Carry on the article on multithreading in C++ for quantitative finance, given below, starting right after its last heading.
━━━━━ READING PASSAGE
Multithreading in C++ for Quantitative Finance

by Clement D.
Multithreading in C++

Multithreading in C++ is one of those topics that every developer eventually runs into, whether they’re working in finance, gaming, or scientific computing. The language gives you raw primitives, but it also integrates with a whole ecosystem of libraries that scale from a few threads on your laptop to thousands of cores in a data center.

Choosing the right tool matters: what are the right libraries for your quantitative finance use case?

Multithreading in C++

1. Standard C++ Threads (Low-Level Control)

Since C++11, <thread>, <mutex>, and <future> are part of the standard. You manage threads directly, making it portable and dependency-free.

Example: Parallel computation of moving averages in a trading engine

#include <iostream>
#include <thread>
#include <vector>

void moving_average(const std::vector<double>& data, int start, int end) {
    for (int i = start; i < end; i++) {
        if (i >= 2) {
            double avg = (data[i] + data[i-1] + data[i-2]) / 3.0;
            std::cout << "Index " << i << " avg = " << avg << "\n";
        }
    }
}

int main() {
    std::vector<double> prices = {100,101,102,103,104,105,106,107};
    std::thread t1(moving_average, std::ref(prices), 0, 4);
    std::thread t2(moving_average, std::ref(prices), 4, prices.size());

    t1.join();
    t2.join();
}


2. Intel oneTBB (Task-Based Parallelism)
━━━━━━━━━━
━━━━━ INFORMATION SHOWN
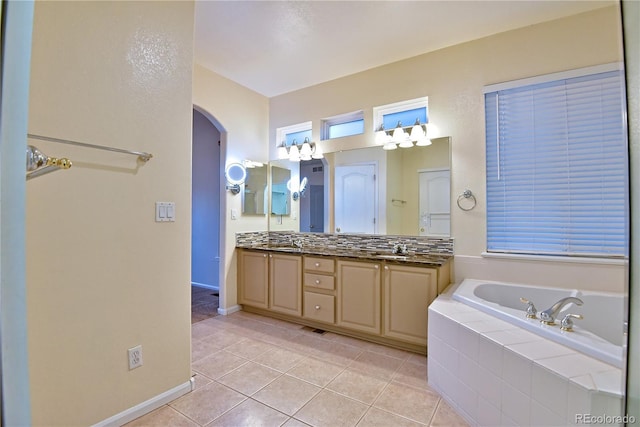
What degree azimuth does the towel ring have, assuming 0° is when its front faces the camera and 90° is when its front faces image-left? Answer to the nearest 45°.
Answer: approximately 0°

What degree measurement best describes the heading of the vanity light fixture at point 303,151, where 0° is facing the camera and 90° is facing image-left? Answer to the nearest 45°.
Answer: approximately 45°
━━━━━━━━━━
→ **OUTPUT OF THE EXERCISE**
oneTBB (Threading Building Blocks) provides parallel loops, pipelines, and task graphs. Perfect for HPC or financial risk simulations.

Example: Monte Carlo option pricing

#include <tbb/parallel_for.h>
#include <vector>
#include <random>

int main() {
    const int N = 1'000'000;
    std::vector<double> results(N);

    std::mt19937 gen(42);
    std::normal_distribution<> dist(0, 1);

    tbb::parallel_for(0, N, [&](int i) {
        double z = dist(gen);
        results[i] = std::exp(-0.5 * z * z); // toy payoff
    });
}

3. OpenMP (Loop Parallelism for HPC)

OpenMP is widely used in scientific computing. You add pragmas, and the compiler generates parallel code.

#include <vector>
#include <omp.h>

int main() {
    const int N = 500;
    std::vector<std::vector<double>> A(N, std::vector<double>(N, 1));
    std::vector<std::vector<double>> B(N, std::vector<double>(N, 2));
    std::vector<std::vector<double>> C(N, std::vector<double>(N, 0));

    #pragma omp parallel for
    for (int i = 0; i < N; i++)
        for (int j = 0; j < N; j++)
            for (int k = 0; k < N; k++)
                C[i][j] += A[i][k] * B[k][j];
}

4. Boost.Asio (Async Networking and Thread Pools)

Boost.Asio is ideal for low-latency servers, networking, and I/O-heavy workloads (e.g. trading gateways).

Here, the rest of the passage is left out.